At first it seems plausible that you can describe these two elements as follows:
"subject" : {
"type" : "array",
"items" : {
"type" : "object",
"properties" : {
"name" : { "type" : "string" },
"role" : { "type" : "string" }, ...
}}}
"relationship" : {
"type" : "array",
"items" : {
"type" : "object",
"properties" : {
"source_subject" : { "type" : "string" },
"relationship" : { "type" : "string" },
"target_subject" : { "type" : "string" }
}}}
where the values of "source_subject" and "target_subject" are JSON pointers to items in the subject array.
The problem with this is that the pointers reference relative and not absolute positions in the subject array. If the order of the elements in the array changes, say when an item is dropped, the referential integrity of the pointer is destroyed.
As suggested by silvio, a solution to this is to use keyed arrays or hash tables instead of the relative arrays described by JSON Schema.

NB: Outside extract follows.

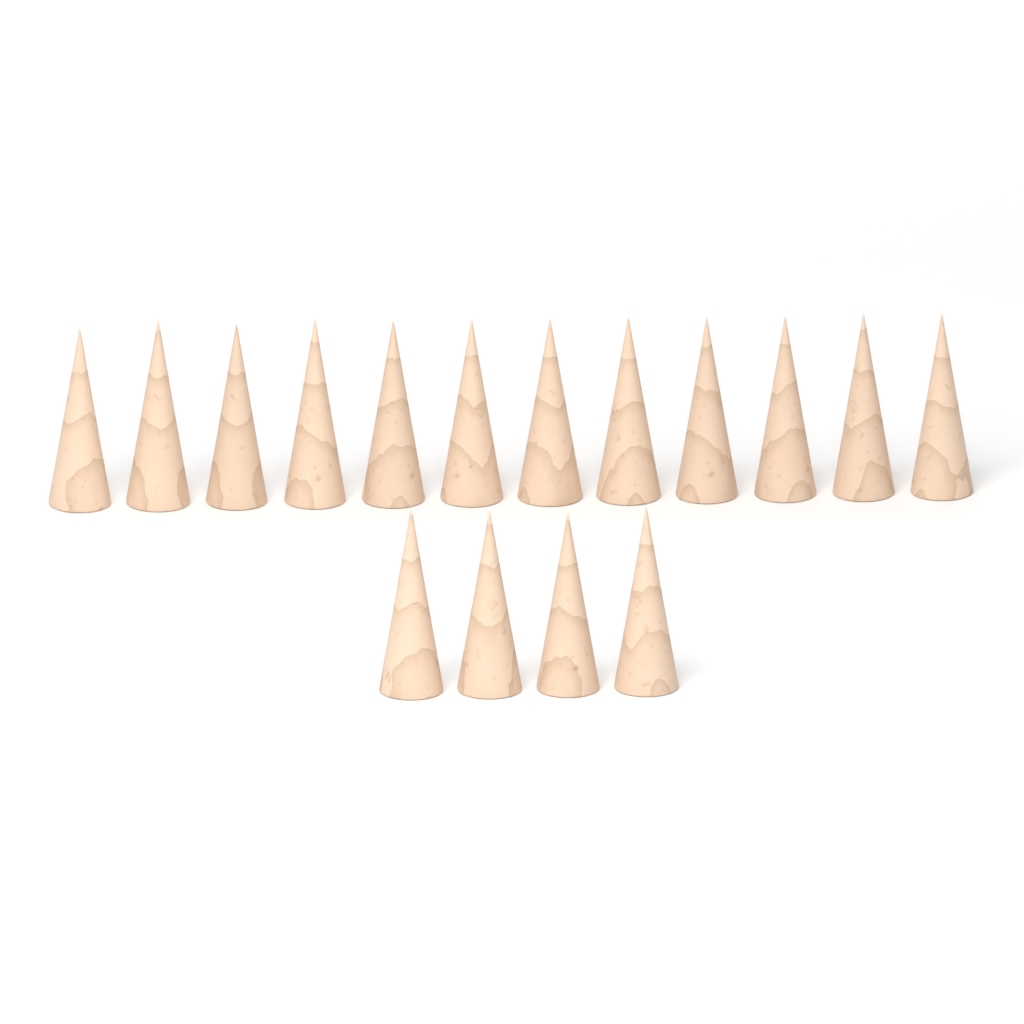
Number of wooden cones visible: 16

Using keyed arrays the subject and relationship data might look like this:
"subject" : {
"key1" : {
"name" : "John Doe",
"role" : "self"},
"key2" : {
"name" : "Fred Doe",
"role" : "parent"}
}
relationship : [ {
"source_subject" : "/subject/key2",
"relationship" : "father",
"target_subject" : "/subject/key1" } ]
This works well but now the subject array cannot be described by a JSON Schema. JSON schema can only describe "values in a key/value pair and not the keys. It also assumes that the name of the key is known and in situations like the subject array, the keys, in general, cannot be known ahead of time.
(You will notice that the absolute key problem does not appear in the relationship array only because we are not trying the reference the array items from outside the array.)

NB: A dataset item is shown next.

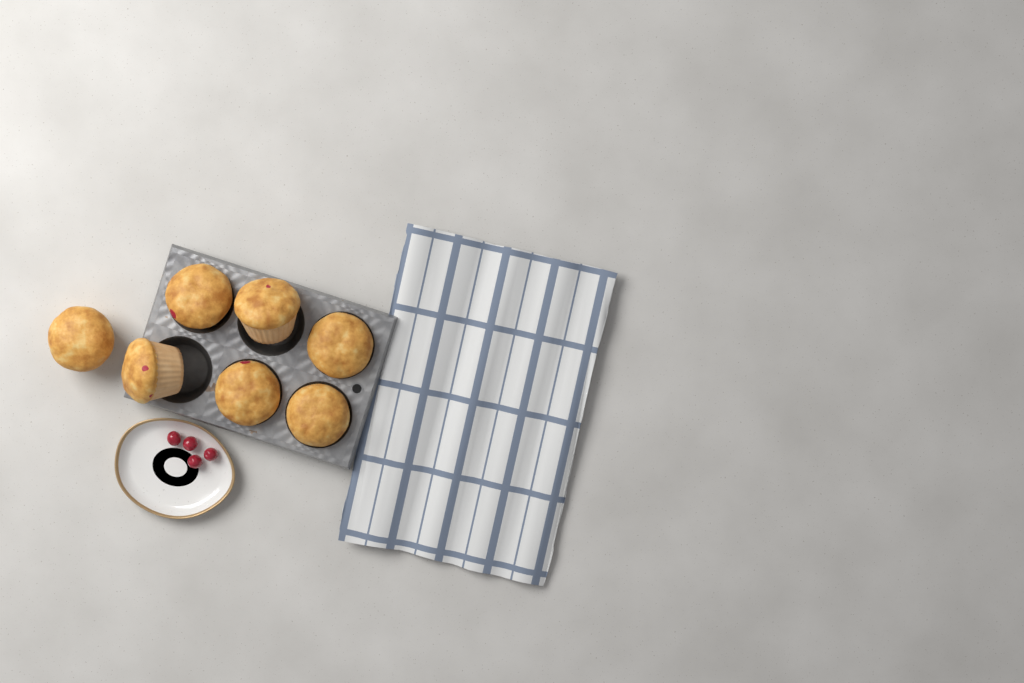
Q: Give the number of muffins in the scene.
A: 7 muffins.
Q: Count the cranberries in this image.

This problem occurs over and over in complex data structures. Right now I maintain my data using keyed arrays. This helps ensure the referential integrity of JSON pointers across the entire data structure. To make use of Jeremy Dorn's excellent json-editor, I map keyed arrays into relative arrays that can be described by JSON Schema and then map them back once the edits are done.
It would be nice if JSON Schema could amended to describe a collection of objects where each instance is identified by a unique key. It would be like the existing JSON Schema array structure except that the "array" items would have explicit keys instead of implicit keys based on item order. Constraints could now be placed on the key (uniqueness being a critical one) as well as on the instance values.
Do your proposals actually cover this use case?